### Try it
In the records below, the relevant part opens with the line containing "Ratari strepe od" and closes with the line containing "Ma soeur, institutrice"; print that part exactly and only, without its pictures.

### Given entries
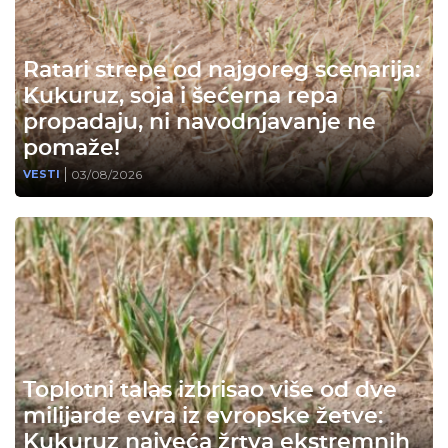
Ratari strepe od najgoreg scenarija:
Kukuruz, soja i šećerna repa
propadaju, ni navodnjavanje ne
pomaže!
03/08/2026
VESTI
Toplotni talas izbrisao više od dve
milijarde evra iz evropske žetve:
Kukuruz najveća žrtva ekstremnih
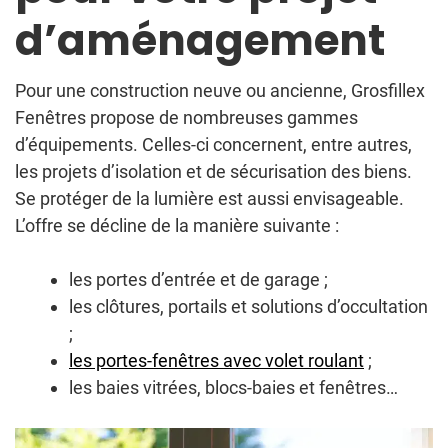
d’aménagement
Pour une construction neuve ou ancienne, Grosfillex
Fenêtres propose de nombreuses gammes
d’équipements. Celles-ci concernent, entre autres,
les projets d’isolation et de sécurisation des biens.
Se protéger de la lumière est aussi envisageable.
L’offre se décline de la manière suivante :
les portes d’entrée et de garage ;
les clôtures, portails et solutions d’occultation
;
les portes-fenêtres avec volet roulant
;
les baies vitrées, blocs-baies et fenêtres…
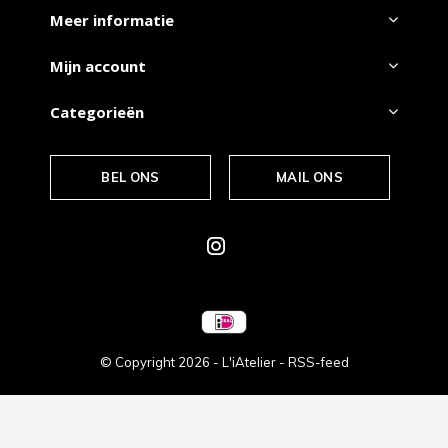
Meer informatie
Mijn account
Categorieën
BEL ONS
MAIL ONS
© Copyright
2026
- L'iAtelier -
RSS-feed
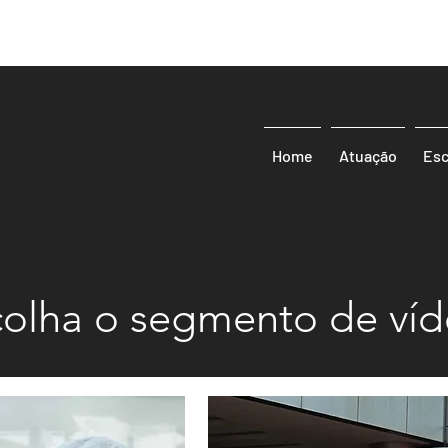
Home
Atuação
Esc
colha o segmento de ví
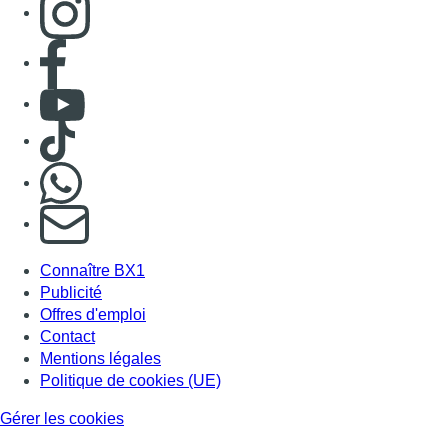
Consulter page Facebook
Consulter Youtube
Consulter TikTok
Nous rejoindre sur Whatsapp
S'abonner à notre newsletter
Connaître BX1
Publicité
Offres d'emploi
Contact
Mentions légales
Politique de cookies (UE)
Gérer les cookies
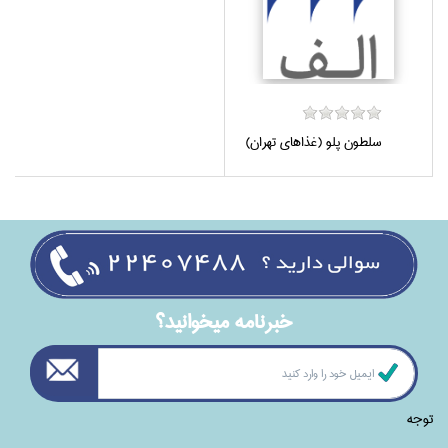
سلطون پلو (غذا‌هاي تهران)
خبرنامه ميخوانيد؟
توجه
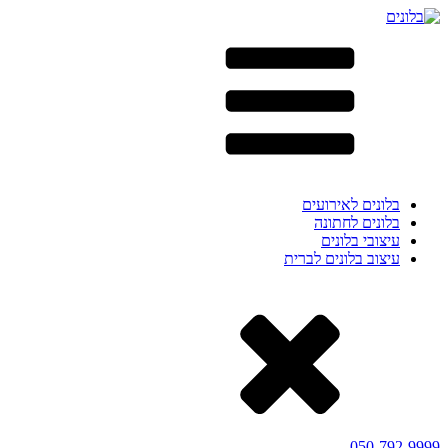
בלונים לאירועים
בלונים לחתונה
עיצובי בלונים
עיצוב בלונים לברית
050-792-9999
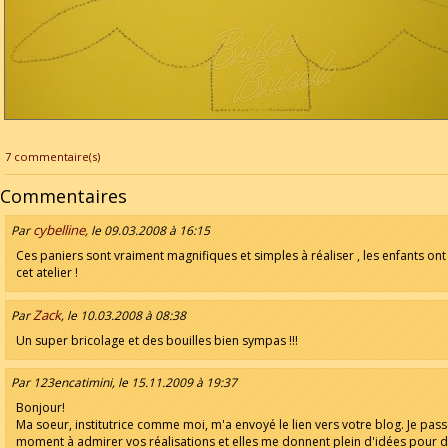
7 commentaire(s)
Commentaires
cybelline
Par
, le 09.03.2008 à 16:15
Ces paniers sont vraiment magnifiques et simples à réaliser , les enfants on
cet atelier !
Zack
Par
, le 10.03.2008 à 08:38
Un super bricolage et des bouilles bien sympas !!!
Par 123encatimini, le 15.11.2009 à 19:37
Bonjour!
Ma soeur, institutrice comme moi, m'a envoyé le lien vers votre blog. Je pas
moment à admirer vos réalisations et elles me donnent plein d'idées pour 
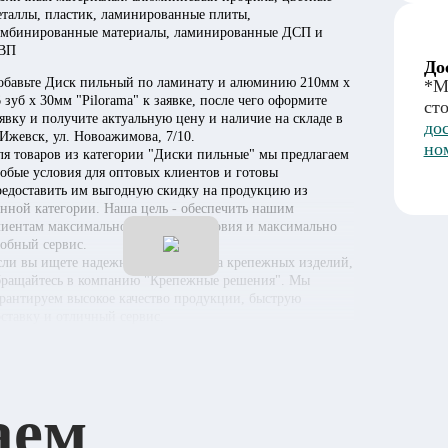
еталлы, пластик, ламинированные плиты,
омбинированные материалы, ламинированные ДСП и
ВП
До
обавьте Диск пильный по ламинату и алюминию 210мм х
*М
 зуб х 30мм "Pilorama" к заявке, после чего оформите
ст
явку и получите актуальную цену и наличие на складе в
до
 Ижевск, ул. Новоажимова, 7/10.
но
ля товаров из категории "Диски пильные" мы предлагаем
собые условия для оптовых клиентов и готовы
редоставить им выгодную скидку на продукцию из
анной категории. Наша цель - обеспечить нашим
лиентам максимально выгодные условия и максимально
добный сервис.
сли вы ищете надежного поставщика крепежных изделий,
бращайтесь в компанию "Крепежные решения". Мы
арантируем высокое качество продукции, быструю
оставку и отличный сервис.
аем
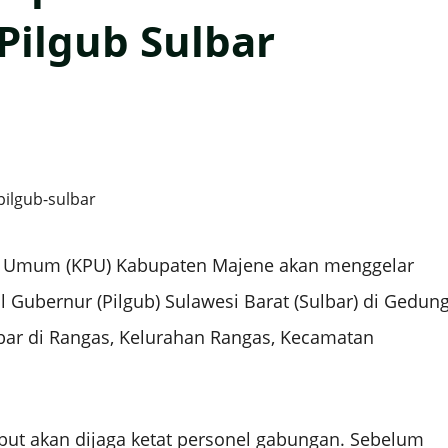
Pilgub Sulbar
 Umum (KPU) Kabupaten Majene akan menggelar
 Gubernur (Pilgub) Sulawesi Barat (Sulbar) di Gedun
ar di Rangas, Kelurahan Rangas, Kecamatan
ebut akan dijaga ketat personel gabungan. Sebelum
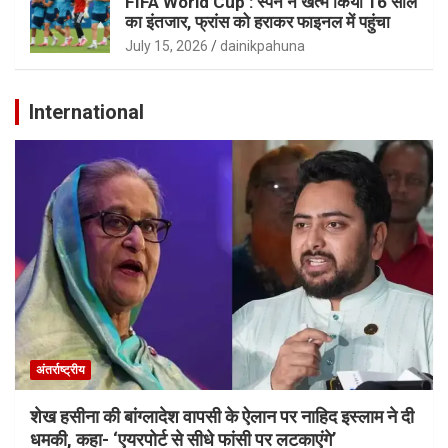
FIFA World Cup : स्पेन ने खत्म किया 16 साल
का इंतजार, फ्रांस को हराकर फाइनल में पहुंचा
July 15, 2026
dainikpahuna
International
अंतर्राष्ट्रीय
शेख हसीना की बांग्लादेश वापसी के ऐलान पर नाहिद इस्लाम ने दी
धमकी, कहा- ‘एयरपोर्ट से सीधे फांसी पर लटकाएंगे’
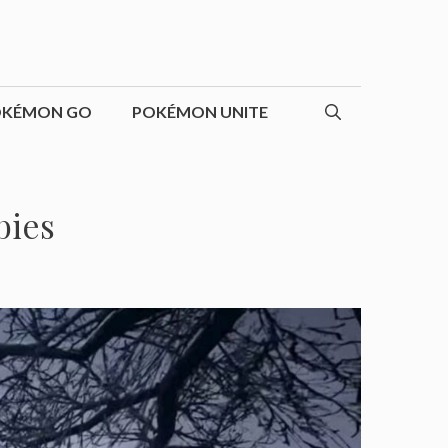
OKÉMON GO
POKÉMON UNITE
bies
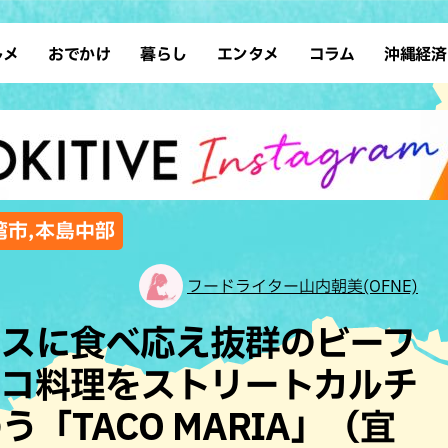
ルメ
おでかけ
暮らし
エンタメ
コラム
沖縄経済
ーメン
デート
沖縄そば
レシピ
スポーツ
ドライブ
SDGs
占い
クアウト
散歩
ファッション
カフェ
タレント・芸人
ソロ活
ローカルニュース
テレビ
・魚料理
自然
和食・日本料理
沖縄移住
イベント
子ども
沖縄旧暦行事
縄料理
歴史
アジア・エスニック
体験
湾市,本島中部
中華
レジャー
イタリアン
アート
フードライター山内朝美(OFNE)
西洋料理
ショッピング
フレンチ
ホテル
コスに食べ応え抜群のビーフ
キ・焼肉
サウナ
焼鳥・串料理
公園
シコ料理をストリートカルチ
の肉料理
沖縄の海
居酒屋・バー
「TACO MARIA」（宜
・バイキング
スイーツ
==
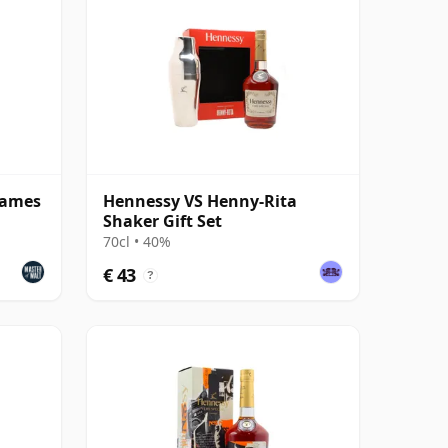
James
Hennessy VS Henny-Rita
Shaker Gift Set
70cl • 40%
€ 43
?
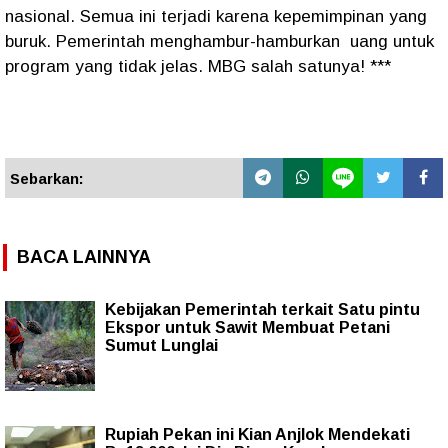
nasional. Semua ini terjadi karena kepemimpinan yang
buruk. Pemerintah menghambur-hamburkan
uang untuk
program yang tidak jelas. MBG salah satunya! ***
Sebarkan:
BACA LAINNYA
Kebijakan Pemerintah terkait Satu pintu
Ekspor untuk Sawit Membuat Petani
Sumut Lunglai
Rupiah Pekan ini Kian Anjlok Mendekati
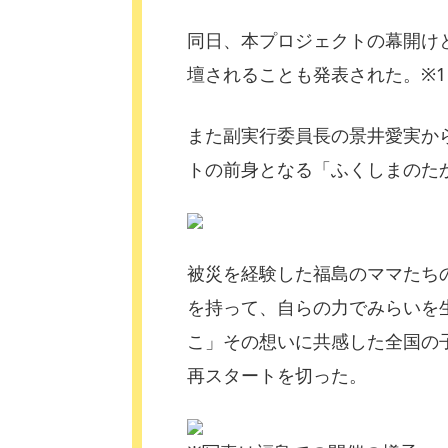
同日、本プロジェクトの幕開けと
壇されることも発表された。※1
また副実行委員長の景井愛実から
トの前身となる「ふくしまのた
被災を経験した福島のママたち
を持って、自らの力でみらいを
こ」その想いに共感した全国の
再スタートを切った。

### Written reply
Ratari strepe od najgoreg scenarija:
Kukuruz, soja i šećerna repa
propadaju, ni navodnjavanje ne
pomaže!
03/08/2026
VESTI
Toplotni talas izbrisao više od dve
milijarde evra iz evropske žetve:
Kukuruz najveća žrtva ekstremnih
d’aménagement
Pour une construction neuve ou ancienne, Grosfillex
Fenêtres propose de nombreuses gammes
d’équipements. Celles-ci concernent, entre autres,
les projets d’isolation et de sécurisation des biens.
Se protéger de la lumière est aussi envisageable.
L’offre se décline de la manière suivante :
les portes d’entrée et de garage ;
les clôtures, portails et solutions d’occultation
;
les portes-fenêtres avec volet roulant
;
les baies vitrées, blocs-baies et fenêtres…
Meer informatie
Mijn account
Categorieën
BEL ONS
MAIL ONS
© Copyright
2026
- L'iAtelier -
RSS-feed
Home
Atuação
Esc
colha o segmento de ví
Consulter page Facebook
Consulter Youtube
Consulter TikTok
Nous rejoindre sur Whatsapp
S'abonner à notre newsletter
Connaître BX1
Publicité
Offres d'emploi
Contact
Mentions légales
Politique de cookies (UE)
Gérer les cookies
سلطون پلو (غذا‌هاي تهران)
خبرنامه ميخوانيد؟
توجه
בלונים לאירועים
בלונים לחתונה
עיצובי בלונים
עיצוב בלונים לברית
050-792-9999
7 commentaire(s)
Commentaires
cybelline
Par
, le 09.03.2008 à 16:15
Ces paniers sont vraiment magnifiques et simples à réaliser , les enfants on
cet atelier !
Zack
Par
, le 10.03.2008 à 08:38
Un super bricolage et des bouilles bien sympas !!!
Par 123encatimini, le 15.11.2009 à 19:37
Bonjour!
Ma soeur, institutrice comme moi, m'a envoyé le lien vers votre blog. Je pas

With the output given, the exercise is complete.